Uma carta do FDA a um membro do congresso que diz que a organização está desprovida de pessoal e apenas tem os recursos para verificar uma pequena fração das importações de cosméticos nos EUA está causando alarme.
 
A carta foi dirigida ao representante Frank Pallone Jr., democrata de Nova Jersey e responde às preocupações levantadas por Pallone em uma carta que enviou seis meses antes sobre produtos de cuidados pessoais importados.
 
Na carta, o FDA afirma que, embora todos os produtos cosméticos e de cuidados pessoais importados sejam obrigados a cumprir os mesmos padrões que os produtos produzidos no país, seu programa para verificar esses produtos é um dos menores.
 
Pequena porcentagem de importações sendo verificadas
 
A carta continua afirmando que havia mais de 2,9 milhões de linhas de entrada que declararam produtos cosméticos e de cuidados pessoais importados para o país em 2016, mas apenas 9 871 foram verificados fisicamente.
 
Esses produtos vieram de 181 países diferentes e representaram 29 mil empresas estrangeiras, enquanto o FDA possui apenas seis funcionários em tempo integral dedicados a verificar essas importações.
 
"O FDA tem recursos limitados para examinar cosméticos importados", afirma a carta.
 
New York Times liga o foco
 
A carta foi posteriormente publicada no New York Times na semana passada, com o artigo enfatizando que, embora o FDA esteja encontrando uma quantidade significativa de violações na pequena porcentagem de importações que verifica, os recursos da agência significam que há pouco que ela possa fazer.
 
Um ponto de preocupação é a taxa de violações no pequeno número de linhas de embarque que o FDA verificou.
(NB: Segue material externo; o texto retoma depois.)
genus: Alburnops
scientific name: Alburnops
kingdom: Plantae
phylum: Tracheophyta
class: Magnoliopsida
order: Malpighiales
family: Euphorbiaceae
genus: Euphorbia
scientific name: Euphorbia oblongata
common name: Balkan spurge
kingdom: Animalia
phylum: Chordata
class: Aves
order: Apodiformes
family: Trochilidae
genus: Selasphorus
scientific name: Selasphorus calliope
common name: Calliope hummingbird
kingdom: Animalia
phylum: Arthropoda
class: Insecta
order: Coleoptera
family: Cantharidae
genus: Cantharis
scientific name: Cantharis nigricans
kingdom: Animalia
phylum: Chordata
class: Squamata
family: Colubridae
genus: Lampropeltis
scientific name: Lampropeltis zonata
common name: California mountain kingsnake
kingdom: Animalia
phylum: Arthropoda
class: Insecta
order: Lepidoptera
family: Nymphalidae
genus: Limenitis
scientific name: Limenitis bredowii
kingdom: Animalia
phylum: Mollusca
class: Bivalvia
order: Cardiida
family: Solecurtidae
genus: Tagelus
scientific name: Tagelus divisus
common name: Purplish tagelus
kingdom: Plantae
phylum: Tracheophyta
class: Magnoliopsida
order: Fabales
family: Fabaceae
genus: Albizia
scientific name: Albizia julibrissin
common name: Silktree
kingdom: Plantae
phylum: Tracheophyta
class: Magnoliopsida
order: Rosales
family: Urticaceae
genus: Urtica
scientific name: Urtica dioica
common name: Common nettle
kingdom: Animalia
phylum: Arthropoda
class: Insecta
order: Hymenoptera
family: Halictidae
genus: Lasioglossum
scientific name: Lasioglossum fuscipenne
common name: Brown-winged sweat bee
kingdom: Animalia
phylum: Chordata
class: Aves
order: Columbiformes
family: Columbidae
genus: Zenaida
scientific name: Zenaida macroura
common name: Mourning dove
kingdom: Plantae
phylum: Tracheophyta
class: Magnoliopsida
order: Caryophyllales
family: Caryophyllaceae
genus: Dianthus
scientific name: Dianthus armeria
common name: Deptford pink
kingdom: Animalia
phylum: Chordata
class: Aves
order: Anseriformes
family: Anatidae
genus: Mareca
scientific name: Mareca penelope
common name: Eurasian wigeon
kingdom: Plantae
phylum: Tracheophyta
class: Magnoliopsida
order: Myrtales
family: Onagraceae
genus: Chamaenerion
O FDA admitiu que, das importações de cosméticos para os EUA em 2016 que foram verificadas, houve uma taxa particularmente alta de violações, causando preocupações com os grupos de defesa dos consumidores.
 
Das 9 871 linhas de cosméticos que foram verificadas pela equipe do FDA, 1,474 tiveram violações, uma taxa de 15%. Do mesmo modo, 364 linhas de produtos foram retiradas para amostragem de laboratório, com 73 resultando em achados adversos, uma taxa de 20%.
 
A maioria dos produtos contaminados veio da China, com as violações mais comuns sendo corantes ilegais ou contaminação microbiana.
 
A Lei de Segurança dos Produtos de Cuidados Pessoais é a resposta?
 
"O FDA não tem autoridade e recursos para enfrentar os riscos de saúde pública que os cosméticos podem representar", afirmou o Grupo de Trabalho Ambiental (EWG) em uma resposta oficial à carta.
 
"Enquanto a agência pode inspecionar cosméticos importados, os fabricantes estrangeiros atualmente não têm nenhuma obrigação de informar ao FDA onde estão localizados, quais os produtos que eles estão fazendo ou quais os ingredientes que eles estão usando".
 
O EWG acredita que a Lei de Segurança de Produtos de Higiene Pessoal recentemente introduzida será a resposta a este problema porque obrigaria as empresas estrangeiras a se inscreverem no FDA, ao mesmo tempo em que cobraria taxas que poderiam aumentar os recursos da agência para verificar produtos cosméticos e de cuidados pessoais importados.